Friday, January 4, 2013: 9:10 AM
Roosevelt Ballroom IV (Roosevelt New Orleans)
Is a pictorial language able to convey a juridical abstraction such as the geo-political division of Africa after the Berlin Africa Conference that conceptualized colonial rule in 1884/85 – and its manifold consequences—as a historical by-product of Europe’s political and aesthetic modernity? Is there any potential in the image of a genocide, while acknowledging the “impossibility” of its role in representation? With one main focus on possible parallels between abstraction in painting and abstraction in international law, the project discussed in this paper dealt with the following questions: Which socio-political and normative abstractions did the appropriation of land and the genocide in former German South-West Africa apply? How can an artistic examination of this highly complex historical configuration attain more than just retracing? How can it avoid an affirmative function? Can contemporary artistic practices learn from the scientific criticism of the past decades, which were in particular inspired by postcolonial studies? Proceedings for reparation have to deal with an inherent contradiction: they rely on the law, which was originally meant to legitimize the colonial strategy of a deprivation of rights.

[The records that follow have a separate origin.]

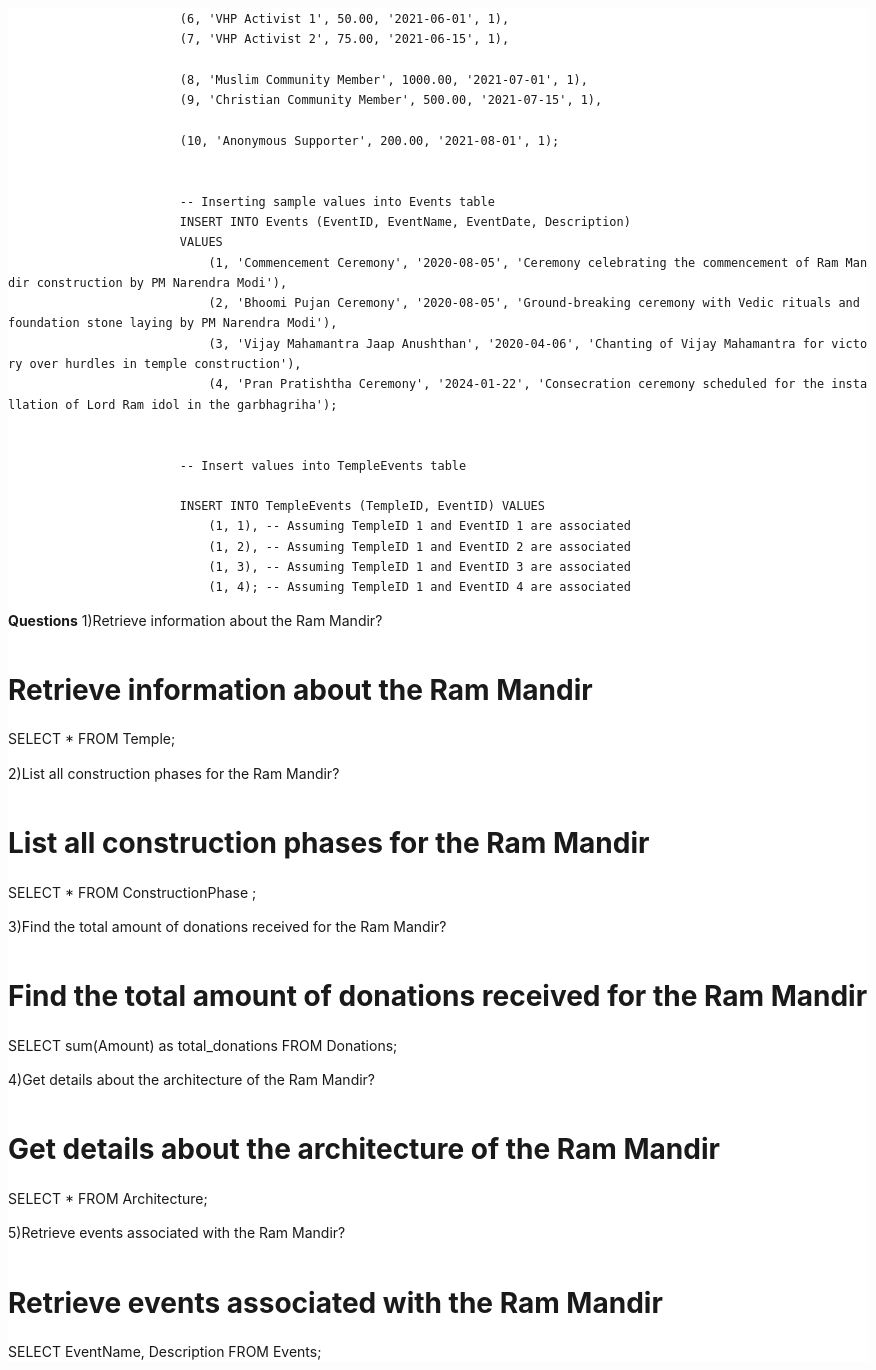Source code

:                             (6, 'VHP Activist 1', 50.00, '2021-06-01', 1),
                            (7, 'VHP Activist 2', 75.00, '2021-06-15', 1),
                           
                            (8, 'Muslim Community Member', 1000.00, '2021-07-01', 1),
                            (9, 'Christian Community Member', 500.00, '2021-07-15', 1),
                            
                            (10, 'Anonymous Supporter', 200.00, '2021-08-01', 1);
                            
                            
                            -- Inserting sample values into Events table
                            INSERT INTO Events (EventID, EventName, EventDate, Description)
                            VALUES
                                (1, 'Commencement Ceremony', '2020-08-05', 'Ceremony celebrating the commencement of Ram Mandir construction by PM Narendra Modi'),
                                (2, 'Bhoomi Pujan Ceremony', '2020-08-05', 'Ground-breaking ceremony with Vedic rituals and foundation stone laying by PM Narendra Modi'),
                                (3, 'Vijay Mahamantra Jaap Anushthan', '2020-04-06', 'Chanting of Vijay Mahamantra for victory over hurdles in temple construction'),
                                (4, 'Pran Pratishtha Ceremony', '2024-01-22', 'Consecration ceremony scheduled for the installation of Lord Ram idol in the garbhagriha');
                            
                            
                            -- Insert values into TempleEvents table
                            
                            INSERT INTO TempleEvents (TempleID, EventID) VALUES
                                (1, 1), -- Assuming TempleID 1 and EventID 1 are associated
                                (1, 2), -- Assuming TempleID 1 and EventID 2 are associated
                                (1, 3), -- Assuming TempleID 1 and EventID 3 are associated
                                (1, 4); -- Assuming TempleID 1 and EventID 4 are associated
**Questions**
1)Retrieve information about the Ram Mandir?
# Retrieve information about the Ram Mandir
SELECT * FROM Temple;

2)List all construction phases for the Ram Mandir?
# List all construction phases for the Ram Mandir
SELECT * FROM ConstructionPhase ;

3)Find the total amount of donations received for the Ram Mandir?
# Find the total amount of donations received for the Ram Mandir
SELECT sum(Amount) as total_donations FROM Donations;

4)Get details about the architecture of the Ram Mandir?
# Get details about the architecture of the Ram Mandir
SELECT * FROM Architecture;

5)Retrieve events associated with the Ram Mandir?
# Retrieve events associated with the Ram Mandir
SELECT EventName, Description FROM Events;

When placing the aspects of legal discourse and reconciliation at the center stage, the question arises: Is the international law able to reflect and discuss its own colonial impetus or is it rather merely legitimizing a colonial strategy of deprivation as a “perfect crime”? The long-term process of developing and discussing the paintings was guided by the general question concerning the “adequacy” of images. This paper follows these questions and limits, with a focus on the translation into the medium of painting as well as an overview of their reception and the inherent facets of a complex discussion in Germany, Namibia, and South Africa.